** WHAT THIS TASK INVOLVES **
What needs reproducing is the run of lines in the data below starting at the line with "Auf unserer Website" and ending at the line with "Wróć do strony głównej", both ends included. Copy it exactly, without pictures, and add nothing.

(Transcribed page contents)
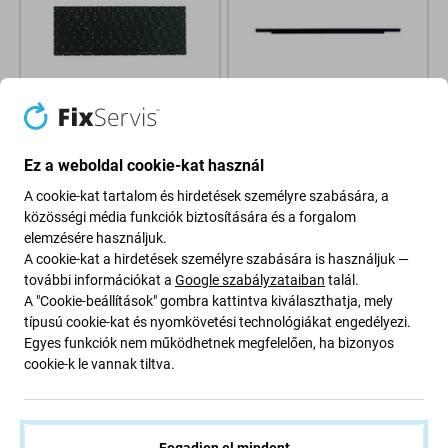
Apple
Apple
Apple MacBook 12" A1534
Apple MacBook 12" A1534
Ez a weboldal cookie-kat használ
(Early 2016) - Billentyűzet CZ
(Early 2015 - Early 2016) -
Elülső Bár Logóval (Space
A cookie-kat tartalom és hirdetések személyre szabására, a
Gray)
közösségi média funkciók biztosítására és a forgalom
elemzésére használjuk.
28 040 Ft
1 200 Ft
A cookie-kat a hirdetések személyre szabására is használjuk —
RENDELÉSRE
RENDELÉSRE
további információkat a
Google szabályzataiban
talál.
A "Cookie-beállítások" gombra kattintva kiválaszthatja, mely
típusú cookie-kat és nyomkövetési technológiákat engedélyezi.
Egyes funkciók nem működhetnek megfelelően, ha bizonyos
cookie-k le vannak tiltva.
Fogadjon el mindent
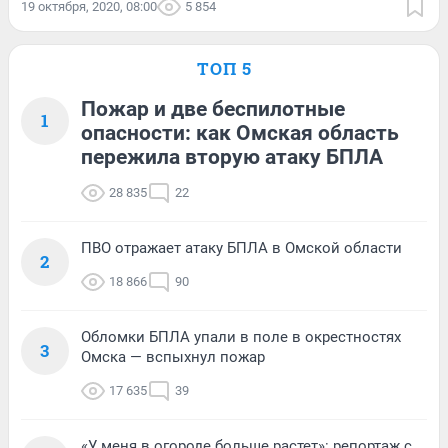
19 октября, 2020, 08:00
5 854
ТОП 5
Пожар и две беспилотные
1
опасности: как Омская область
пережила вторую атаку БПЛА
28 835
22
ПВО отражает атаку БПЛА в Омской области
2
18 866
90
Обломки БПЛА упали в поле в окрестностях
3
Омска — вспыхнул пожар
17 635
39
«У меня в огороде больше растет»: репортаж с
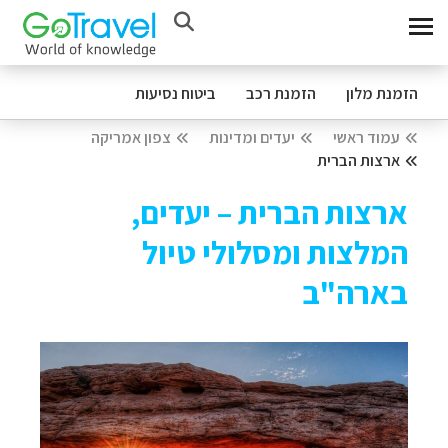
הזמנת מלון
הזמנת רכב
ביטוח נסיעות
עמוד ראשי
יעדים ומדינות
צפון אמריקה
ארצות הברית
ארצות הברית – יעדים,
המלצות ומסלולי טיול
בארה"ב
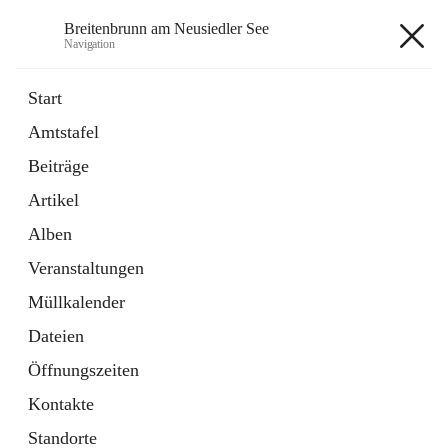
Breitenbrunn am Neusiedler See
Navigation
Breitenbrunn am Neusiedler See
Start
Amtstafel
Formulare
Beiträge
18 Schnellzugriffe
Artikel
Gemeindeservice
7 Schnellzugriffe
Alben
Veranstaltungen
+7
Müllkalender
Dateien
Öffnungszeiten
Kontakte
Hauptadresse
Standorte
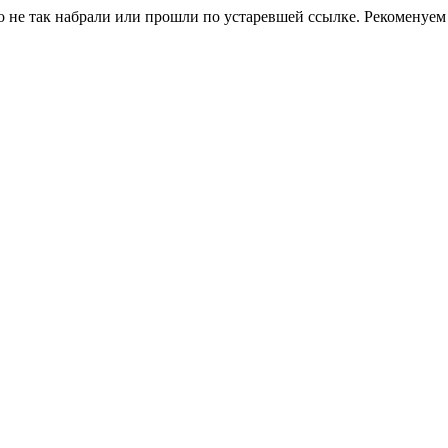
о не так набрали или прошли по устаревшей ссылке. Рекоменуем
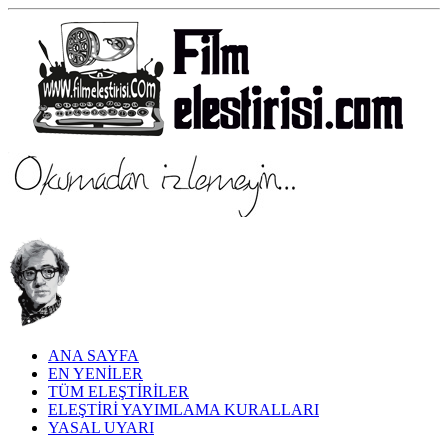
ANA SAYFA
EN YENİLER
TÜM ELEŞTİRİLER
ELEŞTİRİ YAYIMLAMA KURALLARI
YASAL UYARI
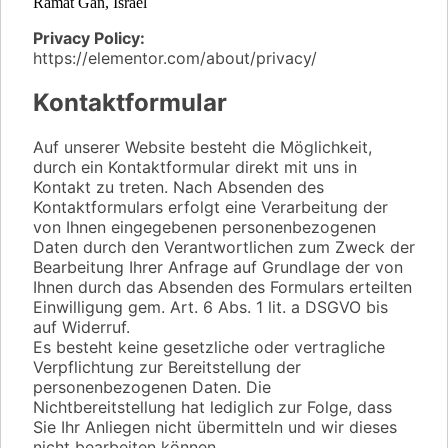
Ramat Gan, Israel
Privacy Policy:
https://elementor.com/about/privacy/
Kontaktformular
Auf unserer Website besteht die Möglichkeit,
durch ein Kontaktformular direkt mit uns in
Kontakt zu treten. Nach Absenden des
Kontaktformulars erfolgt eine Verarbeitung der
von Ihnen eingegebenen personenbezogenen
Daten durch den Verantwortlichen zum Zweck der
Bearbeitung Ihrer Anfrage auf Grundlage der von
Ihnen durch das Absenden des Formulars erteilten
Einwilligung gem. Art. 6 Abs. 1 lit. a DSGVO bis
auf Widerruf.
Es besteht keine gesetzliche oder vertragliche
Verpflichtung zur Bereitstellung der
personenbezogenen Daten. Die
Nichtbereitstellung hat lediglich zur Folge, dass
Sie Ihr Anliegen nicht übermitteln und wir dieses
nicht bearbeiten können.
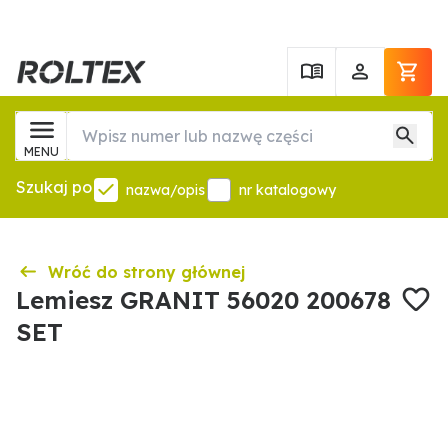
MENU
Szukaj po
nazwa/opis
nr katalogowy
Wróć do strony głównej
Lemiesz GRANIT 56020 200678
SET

** PROBLEM SOLUTION **
Auf unserer Website besteht die Möglichkeit,
durch ein Kontaktformular direkt mit uns in
Kontakt zu treten. Nach Absenden des
Kontaktformulars erfolgt eine Verarbeitung der
von Ihnen eingegebenen personenbezogenen
Daten durch den Verantwortlichen zum Zweck der
Bearbeitung Ihrer Anfrage auf Grundlage der von
Ihnen durch das Absenden des Formulars erteilten
Einwilligung gem. Art. 6 Abs. 1 lit. a DSGVO bis
auf Widerruf.
Es besteht keine gesetzliche oder vertragliche
Verpflichtung zur Bereitstellung der
personenbezogenen Daten. Die
Nichtbereitstellung hat lediglich zur Folge, dass
Sie Ihr Anliegen nicht übermitteln und wir dieses
nicht bearbeiten können.
MENU
Szukaj po
nazwa/opis
nr katalogowy
Wróć do strony głównej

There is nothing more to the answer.